MORGANTOWN — Surgeons at WVU Medicine have helped a man return to his family after a severe motor vehicle accident.

The patient, traveling with others in Maryland, suffered a traumatic brain injury and internal abdominal injuries in the crash. He was airlifted to WVU Medicine J.W. Ruby Memorial Hospital for treatment.

“When he arrived here, he had multiple life-threatening injuries and was in profound shock from the blood loss,” said Dr. Alison Wilson, executive chair of the WVU Critical Care and Trauma Institute. “Our priority was to stop the bleeding in his abdomen and get him to the operating room to manage his head injury.”

The patient’s intestines were separated due to the abdominal trauma. Over a series of surgeries, the surgeons successfully reattached them.

Dr. Wilson explained that the severe shock increased the risk of complications like infection and poor healing. “That degree of injury depletes the body’s nutrition and immune system,” she said. To manage this, the wound was kept open to prevent drainage into the abdomen, allowing the body to recover before more procedures were performed.

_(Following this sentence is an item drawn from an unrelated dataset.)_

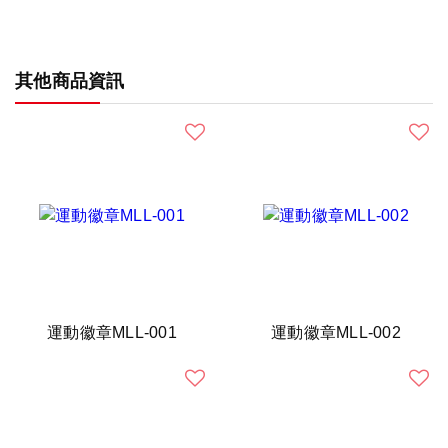
其他商品資訊
運動徽章MLL-001
運動徽章MLL-002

Patients often need to wait eight months to a year for scar tissue to soften before surgeons can perform complete repairs without causing additional damage. During this period, patients receive total parenteral nutrition intravenously since consuming food can lead to further intestinal leakage and a higher risk of infection.

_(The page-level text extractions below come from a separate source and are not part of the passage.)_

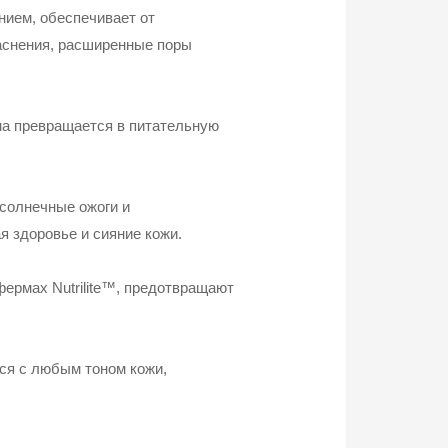
нием, обеспечивает от
раснения, расширенные поры
ма превращается в питательную
солнечные ожоги и
 здоровье и сияние кожи.
ермах Nutrilite™, предотвращают
тся с любым тоном кожи,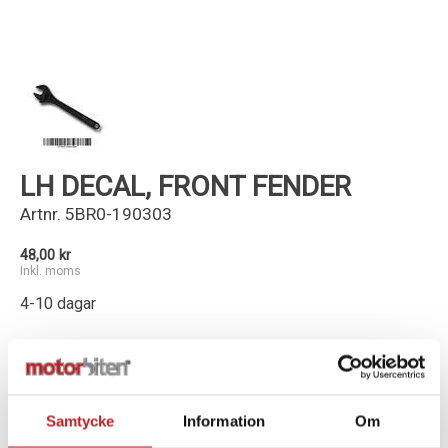
Kundservice
LH DECAL, FRONT FENDER
Artnr.
5BR0-190303
48,00 kr
Inkl. moms
4-10 dagar
-
+
Lägg i varukorg
Samtycke
Information
Om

Dr. Guilherme Costa, WVU Cancer Institute surgical oncologist, joined WVU Medicine in September 2023 and took on the patient’s case. Coordinating with his doctors, Dr. Costa performed the surgical repair of the intestine.

“The trauma surgeons did exactly what they needed to do to increase his chances of survival,” Costa said. The priority was managing the head injury to ensure survival. Once resolved, they closed his intestine and abdomen, enabling the patient to eat and heal effectively.

After a month of recovery, including physical therapy and the gradual reintroduction of food, the patient was discharged to recover at home with his family.

“I’m very grateful to the nurses and doctors here,” the patient said. “They’ve treated me like family and made sure I have everything I need to go home.”